What you return should be the full listing, exactly as given.

───── Exercise inputs ─────

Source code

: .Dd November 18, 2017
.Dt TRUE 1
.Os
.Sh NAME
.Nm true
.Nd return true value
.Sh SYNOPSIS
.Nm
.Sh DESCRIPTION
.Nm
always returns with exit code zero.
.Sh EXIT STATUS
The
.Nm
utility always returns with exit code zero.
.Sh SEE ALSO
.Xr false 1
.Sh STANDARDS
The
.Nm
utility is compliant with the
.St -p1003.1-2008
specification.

─────

→ Solved problem:
Source code

: .Dd November 18, 2017
.Dt TRUE 1
.Os
.Sh NAME
.Nm true
.Nd return true value
.Sh SYNOPSIS
.Nm
.Sh DESCRIPTION
.Nm
always returns with exit code zero.
.Sh EXIT STATUS
The
.Nm
utility always returns with exit code zero.
.Sh SEE ALSO
.Xr false 1
.Sh STANDARDS
The
.Nm
utility is compliant with the
.St -p1003.1-2008
specification.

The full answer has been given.